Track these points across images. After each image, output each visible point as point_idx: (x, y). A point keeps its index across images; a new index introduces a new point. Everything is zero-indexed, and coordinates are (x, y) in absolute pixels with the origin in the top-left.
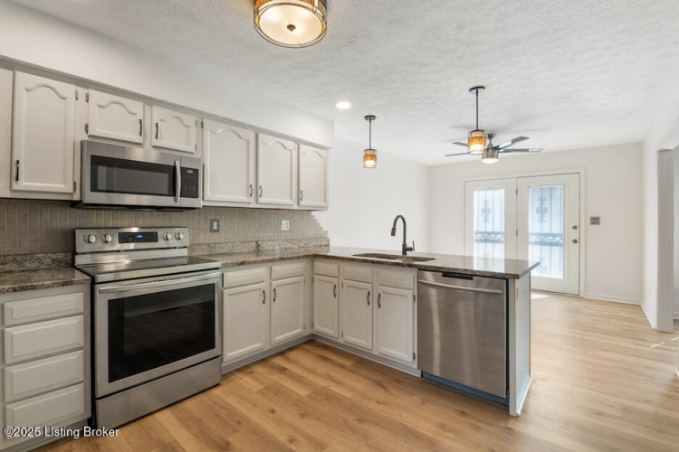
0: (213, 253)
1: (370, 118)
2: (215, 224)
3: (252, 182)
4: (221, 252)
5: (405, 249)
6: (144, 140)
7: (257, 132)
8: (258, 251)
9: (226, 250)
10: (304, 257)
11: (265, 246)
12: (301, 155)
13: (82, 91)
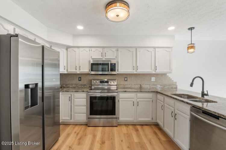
0: (125, 87)
1: (191, 29)
2: (126, 79)
3: (134, 65)
4: (127, 87)
5: (203, 94)
6: (103, 58)
7: (136, 48)
8: (141, 87)
9: (129, 87)
10: (151, 92)
11: (143, 86)
12: (156, 52)
13: (90, 49)
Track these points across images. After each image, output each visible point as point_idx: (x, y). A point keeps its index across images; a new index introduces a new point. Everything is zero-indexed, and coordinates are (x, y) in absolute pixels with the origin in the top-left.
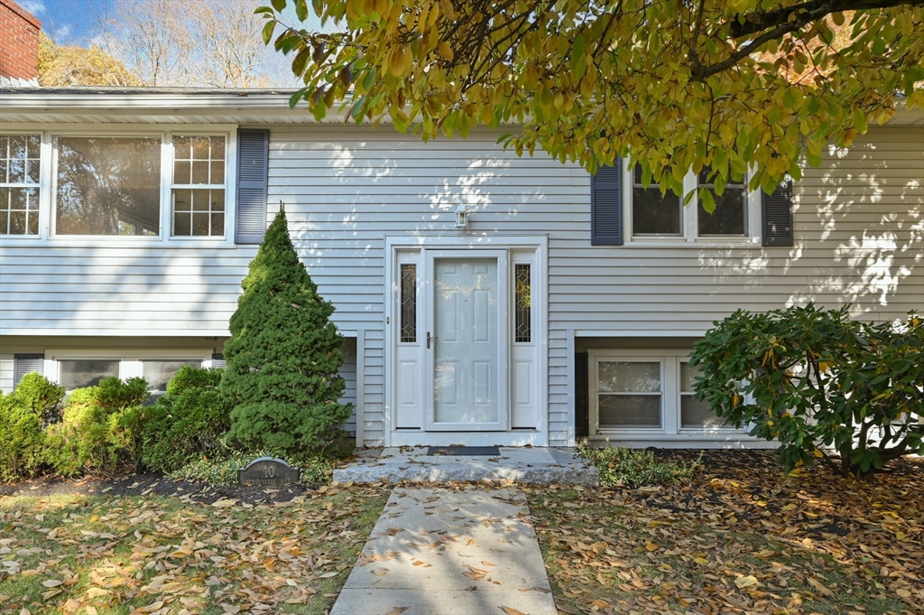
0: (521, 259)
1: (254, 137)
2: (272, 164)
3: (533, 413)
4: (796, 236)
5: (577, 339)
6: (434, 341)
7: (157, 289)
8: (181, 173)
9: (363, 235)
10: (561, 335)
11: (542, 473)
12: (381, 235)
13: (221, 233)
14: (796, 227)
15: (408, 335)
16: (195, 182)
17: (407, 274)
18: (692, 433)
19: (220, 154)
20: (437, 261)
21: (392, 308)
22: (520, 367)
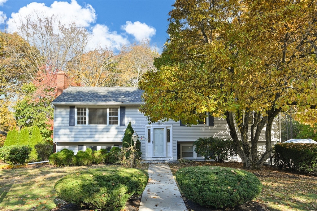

-----

▶ **WORK REQUIRED**
Render all of the data above as a numbered list with one line per item, omitting blank lines and leaving out the pictures.

▶ **RESPONSE BELOW**
1. Track these points across images. After each image, output each visible point as point_idx: (x, y). A point keeps its index across images; a new index introduces a new point. Everything is zero-indexed, and coordinates are (x, y) in absolute pixels with the origin in the top-left.
2. 0: (213, 253)
3. 1: (370, 118)
4. 2: (215, 224)
5. 3: (252, 182)
6. 4: (221, 252)
7. 5: (405, 249)
8. 6: (144, 140)
9. 7: (257, 132)
10. 8: (258, 251)
11. 9: (226, 250)
12. 10: (304, 257)
13. 11: (265, 246)
14. 12: (301, 155)
15. 13: (82, 91)
16. 0: (125, 87)
17. 1: (191, 29)
18. 2: (126, 79)
19. 3: (134, 65)
20. 4: (127, 87)
21. 5: (203, 94)
22. 6: (103, 58)
23. 7: (136, 48)
24. 8: (141, 87)
25. 9: (129, 87)
26. 10: (151, 92)
27. 11: (143, 86)
28. 12: (156, 52)
29. 13: (90, 49)
30. Track these points across images. After each image, output each visible point as point_idx: (x, y). A point keeps its index across images; a new index introduces a new point. Everything is zero-indexed, and coordinates are (x, y) in absolute pixels with the origin in the top-left.
31. 0: (521, 259)
32. 1: (254, 137)
33. 2: (272, 164)
34. 3: (533, 413)
35. 4: (796, 236)
36. 5: (577, 339)
37. 6: (434, 341)
38. 7: (157, 289)
39. 8: (181, 173)
40. 9: (363, 235)
41. 10: (561, 335)
42. 11: (542, 473)
43. 12: (381, 235)
44. 13: (221, 233)
45. 14: (796, 227)
46. 15: (408, 335)
47. 16: (195, 182)
48. 17: (407, 274)
49. 18: (692, 433)
50. 19: (220, 154)
51. 20: (437, 261)
52. 21: (392, 308)
53. 22: (520, 367)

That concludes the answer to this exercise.